By CRAIG MEDRED
After eight days of sometimes rambling and regularly wandering testimony over the course of two weeks, the $1 million lawsuit former Alaska Dispatch News editor Tony Hopfinger filed against old boss Alice Rogoff is set to be handed to an Anchorage jury today.
Superior Court Judge Andrew Guidi set closing arguments in the so-called “napkin case” for 8:30 a.m. Tuesday. The jury should get the case by afternoon.
[Editor’s note: The jury has, on Tuesday, been given the case for judgment.]
What jurors decide could well hinge on what they think of the “in my mind” defense of the 67-year-old Rogoff, a one-time East Coast socialite who invested in Hopfinger’s Alaska Dispatch on a journey to achieve her dream of ownership of the Anchorage Daily News.
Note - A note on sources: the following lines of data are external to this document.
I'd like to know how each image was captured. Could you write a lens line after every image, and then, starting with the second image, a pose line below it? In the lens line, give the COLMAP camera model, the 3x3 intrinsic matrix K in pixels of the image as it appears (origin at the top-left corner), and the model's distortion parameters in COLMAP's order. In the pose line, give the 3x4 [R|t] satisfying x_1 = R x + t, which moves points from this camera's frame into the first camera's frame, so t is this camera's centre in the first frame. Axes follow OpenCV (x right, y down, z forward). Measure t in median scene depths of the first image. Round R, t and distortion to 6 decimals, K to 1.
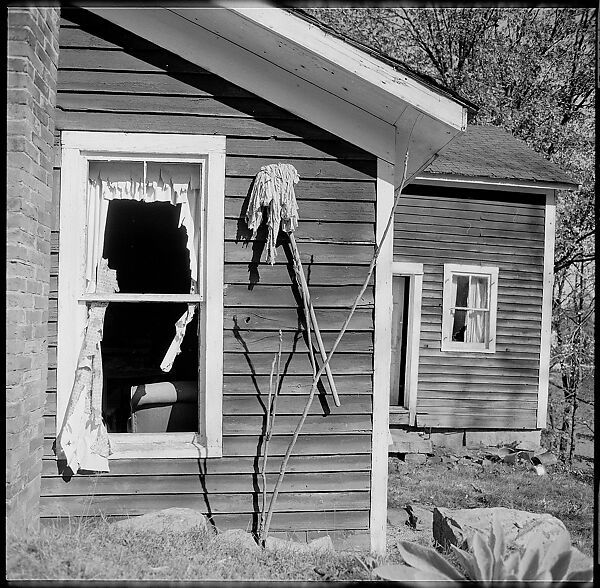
lens RADIAL K [[556.8, 0, 299.4], [0, 556.8, 298.9], [0, 0, 1]] dist [-0.052764, 0.023629]
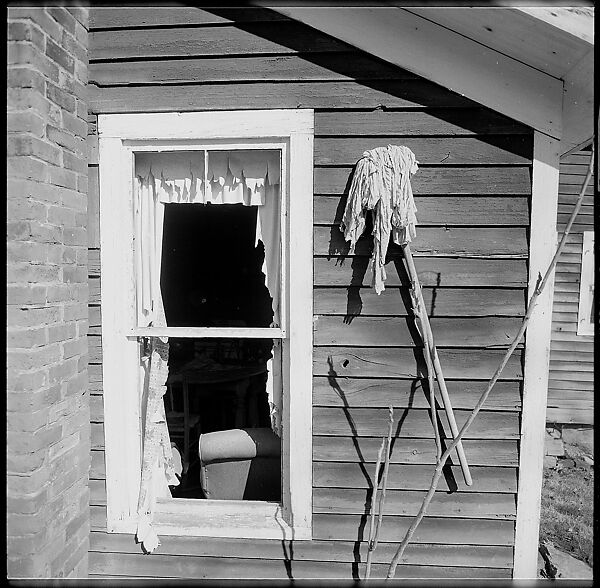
lens RADIAL K [[558.8, 0, 304.0], [0, 558.8, 294.9], [0, 0, 1]] dist [-0.056012, 0.029891]
pose [[0.983835, 0.006544, -0.178960, -0.015312], [0.008690, 0.996410, 0.084209, -0.115961], [0.178868, -0.084403, 0.980246, 0.274764]]
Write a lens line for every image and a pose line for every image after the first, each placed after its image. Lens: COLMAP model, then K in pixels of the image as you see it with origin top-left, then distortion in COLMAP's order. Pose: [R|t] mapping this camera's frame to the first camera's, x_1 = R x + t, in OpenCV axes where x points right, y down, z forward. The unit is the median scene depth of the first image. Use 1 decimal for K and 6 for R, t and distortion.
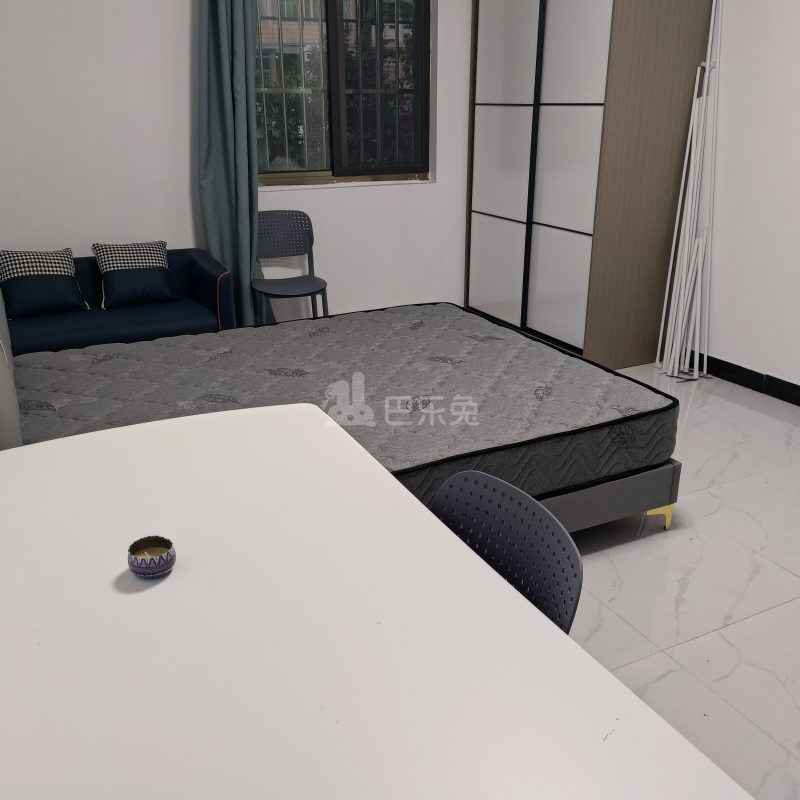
lens RADIAL K [[775.4, 0, 399.4], [0, 775.4, 400.5], [0, 0, 1]] dist [0.043281, 0.000000]
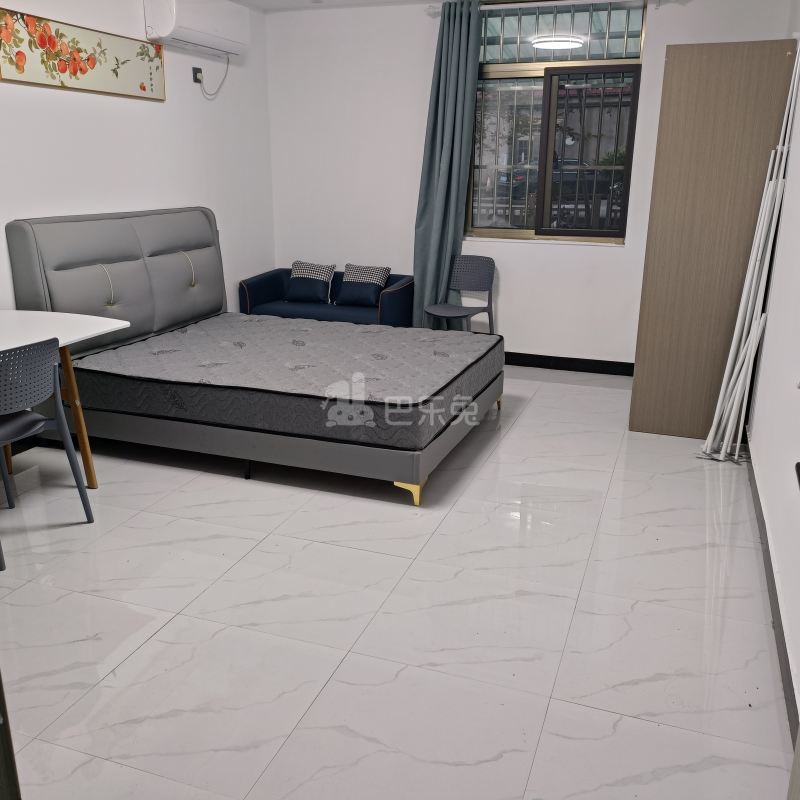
lens RADIAL K [[775.4, 0, 404.6], [0, 775.4, 399.8], [0, 0, 1]] dist [0.043281, 0.000000]
pose [[0.684116, 0.221081, -0.695060, 0.763937], [-0.270823, 0.961824, 0.039374, -0.031213], [0.677230, 0.161302, 0.717873, 0.018540]]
Funded by millions of dollars from estranged, billionaire husband David Rubenstein, she bought the News in May 2014 only to have it in deep financial trouble by early 2017 and in bankruptcy by August of that year.
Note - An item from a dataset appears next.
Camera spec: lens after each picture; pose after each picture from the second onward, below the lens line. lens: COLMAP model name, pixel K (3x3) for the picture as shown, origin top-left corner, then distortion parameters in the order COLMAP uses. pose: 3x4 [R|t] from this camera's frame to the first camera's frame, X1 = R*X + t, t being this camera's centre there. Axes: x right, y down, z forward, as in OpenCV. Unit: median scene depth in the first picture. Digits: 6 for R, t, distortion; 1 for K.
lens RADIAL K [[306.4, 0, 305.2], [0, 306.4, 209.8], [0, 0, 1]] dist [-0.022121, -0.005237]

Along the way she blew up what she summarized as a professional marriage to Hopfinger and now ex-wife Amanda Coyne, the co-founder of the Dispatch; helped get friend Bill Walker elected governor of Alaska; finally divorced Rubenstein; and left a trail of chaos in her wake.
She was sued for millions by the company that owned the building housing her old press, the company that owned the building she wanted to make into a new press plant, and the contractor preparing that building.
The bankruptcy dragged out for months and threatened to leave debtors, some of them small Alaska businesses, out $2 million. A laywer for a bankruptcy trustee threatened Rogoff with fraud charges and the loss of her now prize news site – Arctic Now – before Rubenstein stepped in to help settle issues with a promise to fund $1.5 million in repayment to Rogoff debtors.
Though she claimed $23 million in losses from loans to the Dispatch News limited liability company – one of her many Alaska LLCs – during the bankruptcy hearing, she agreed to drop those claims.